**Provided material**
============
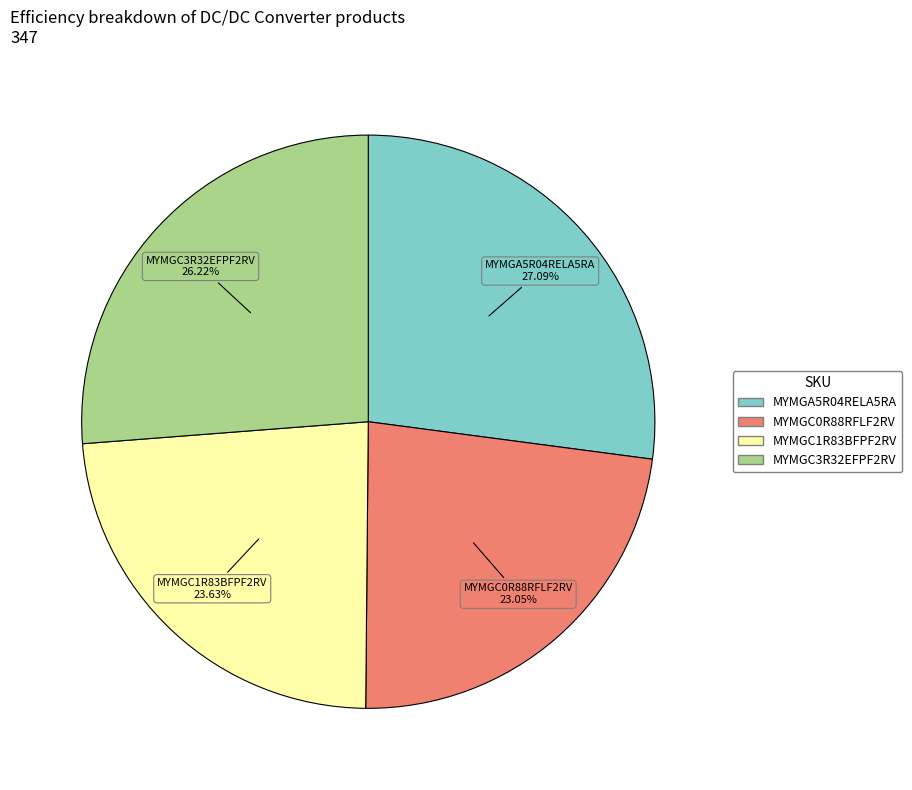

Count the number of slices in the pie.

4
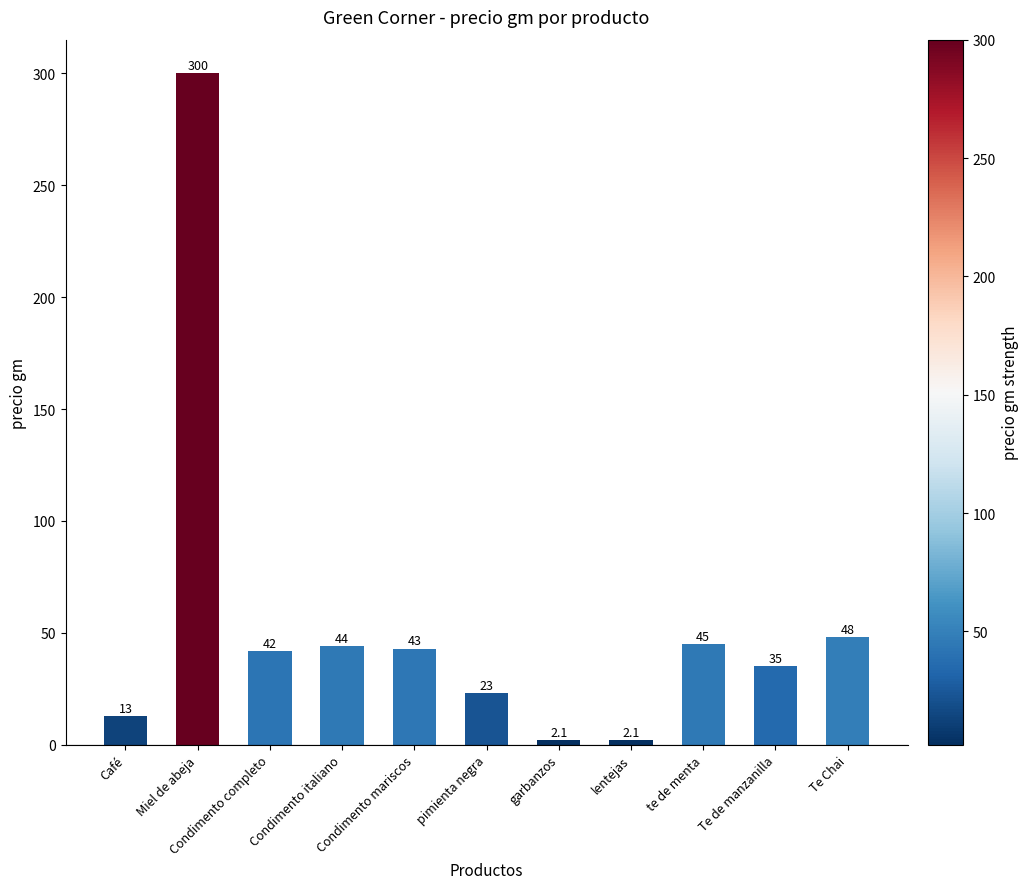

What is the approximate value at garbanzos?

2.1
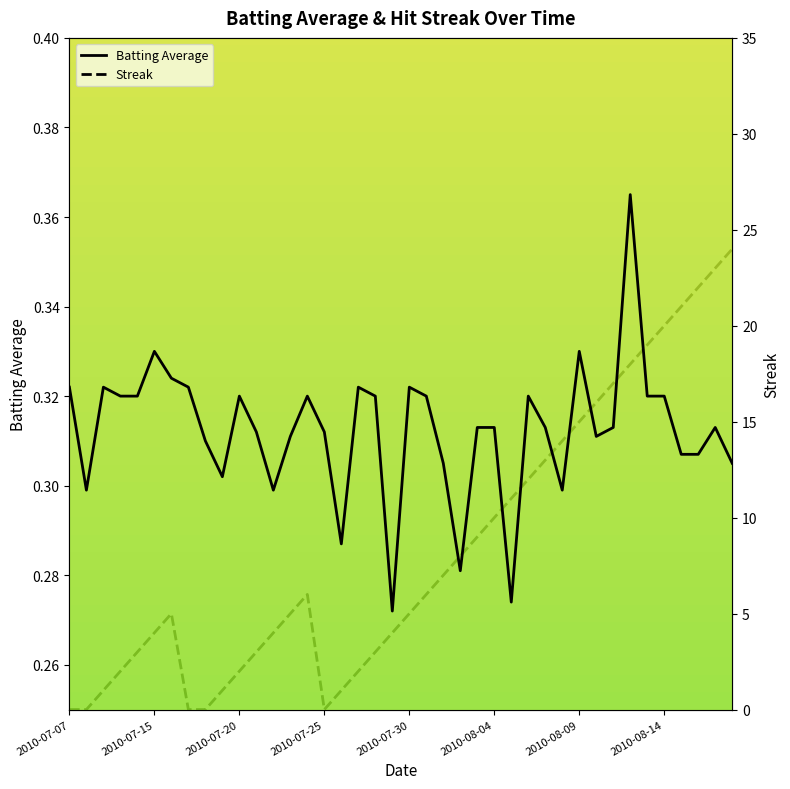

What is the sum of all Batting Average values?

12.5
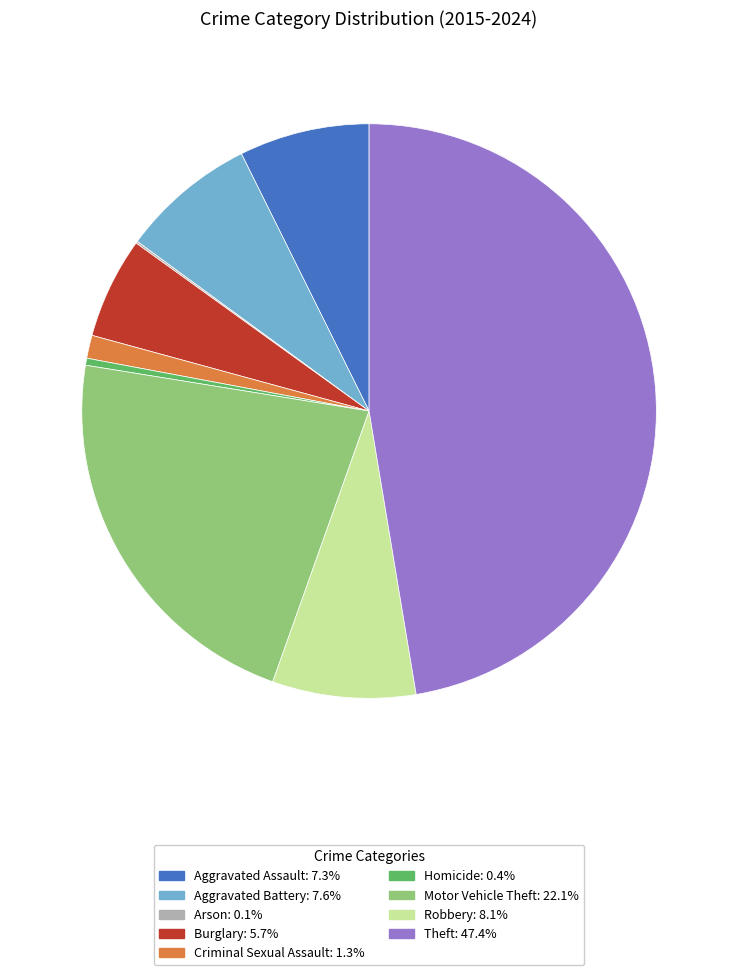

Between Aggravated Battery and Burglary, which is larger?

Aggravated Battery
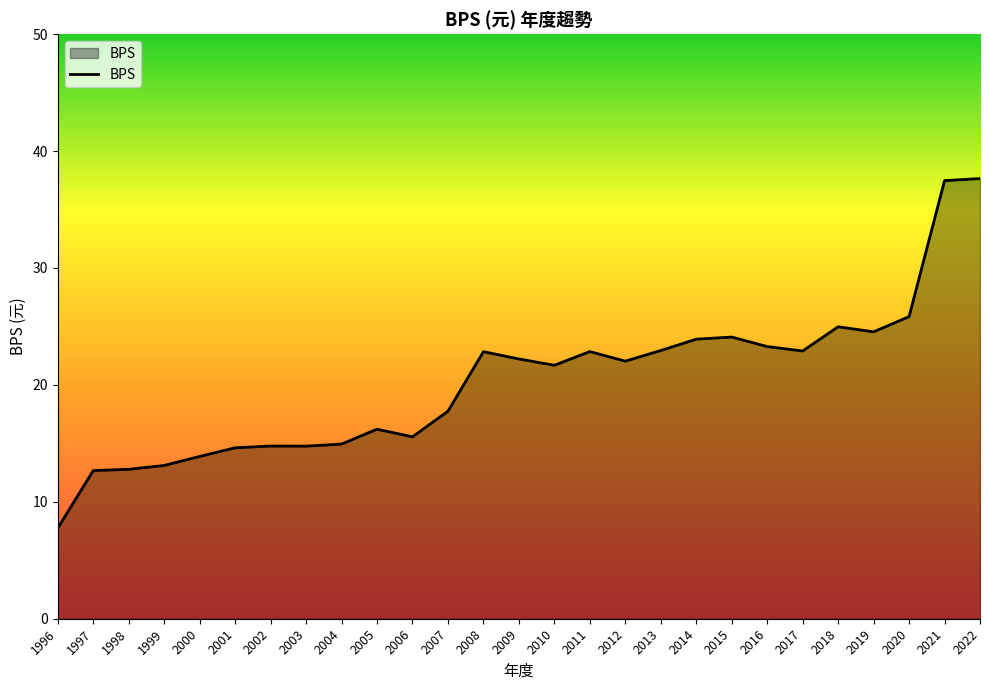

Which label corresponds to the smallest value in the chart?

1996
============
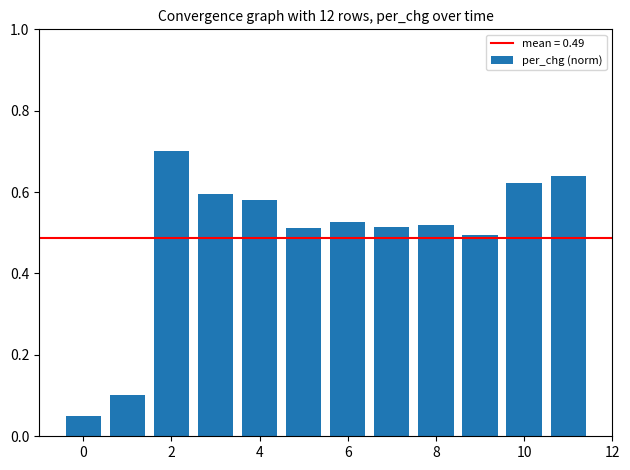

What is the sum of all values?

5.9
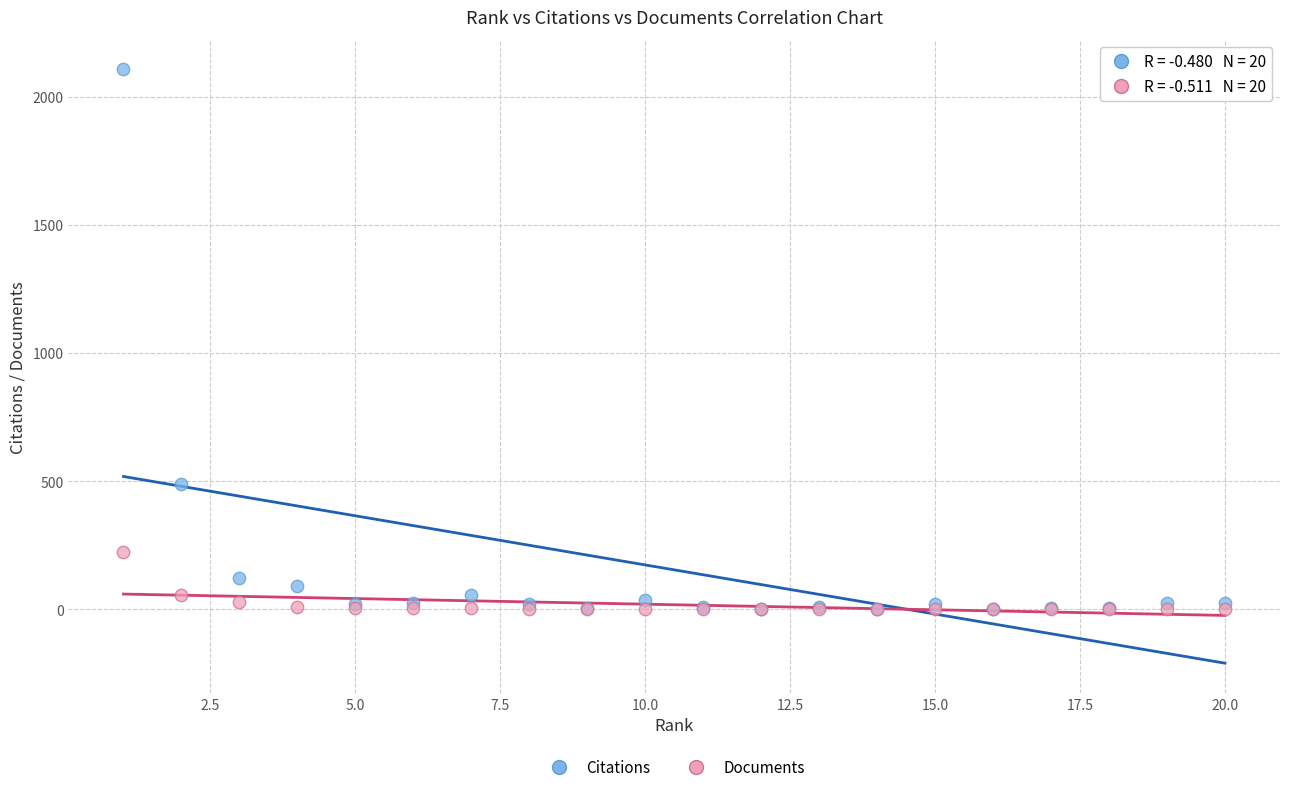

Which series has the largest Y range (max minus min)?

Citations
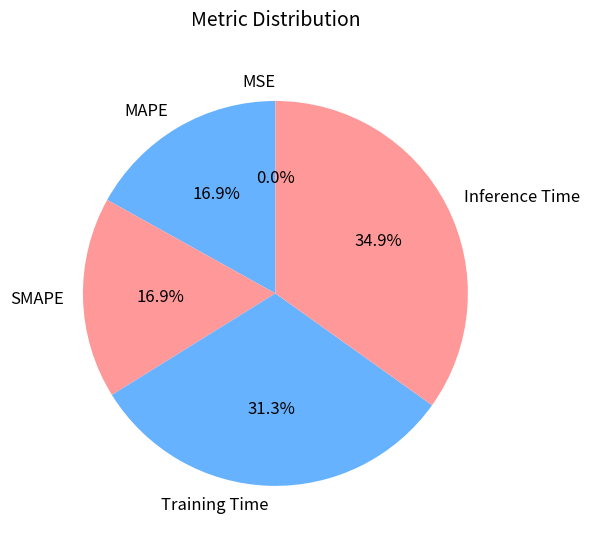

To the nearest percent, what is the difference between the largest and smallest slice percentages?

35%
============
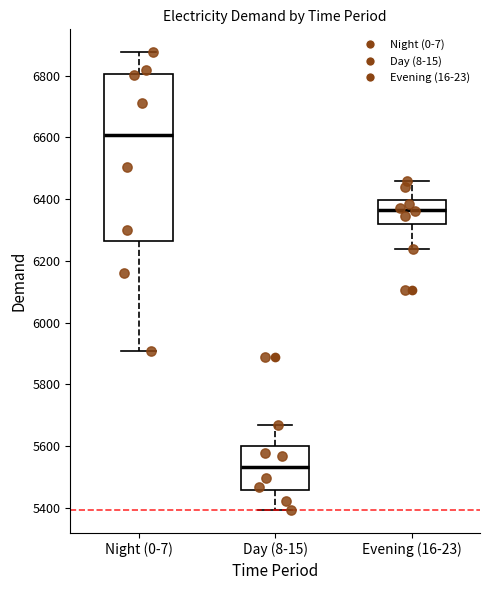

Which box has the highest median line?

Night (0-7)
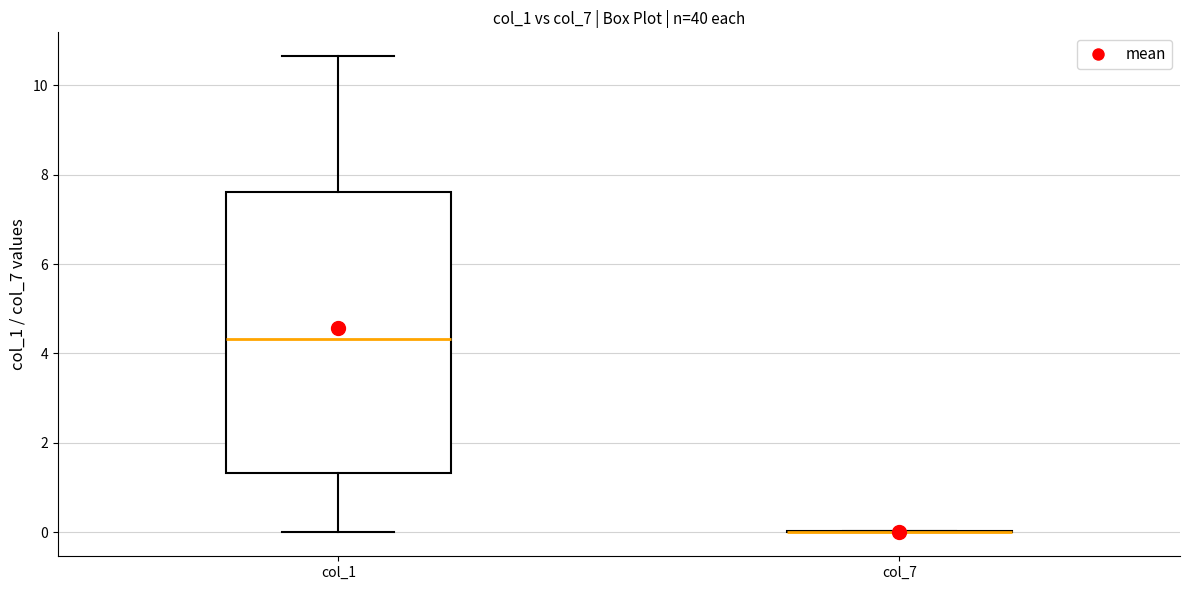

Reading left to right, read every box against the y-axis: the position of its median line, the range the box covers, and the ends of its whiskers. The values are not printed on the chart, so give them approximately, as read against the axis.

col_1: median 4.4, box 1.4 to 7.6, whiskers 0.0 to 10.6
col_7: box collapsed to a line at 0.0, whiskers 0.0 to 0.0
============
**Your assignment**
Output the part of the listing that opens with the line containing "What is the sum of all values?" and closes with the line containing "To the nearest" as a JSON list of strings, one per line. Leave out blank lines and the pictures.

**Written solution**
[
  "What is the sum of all values?",
  "5.9",
  "Which series has the largest Y range (max minus min)?",
  "Citations",
  "To the nearest percent, what is the difference between the largest and smallest slice percentages?"
]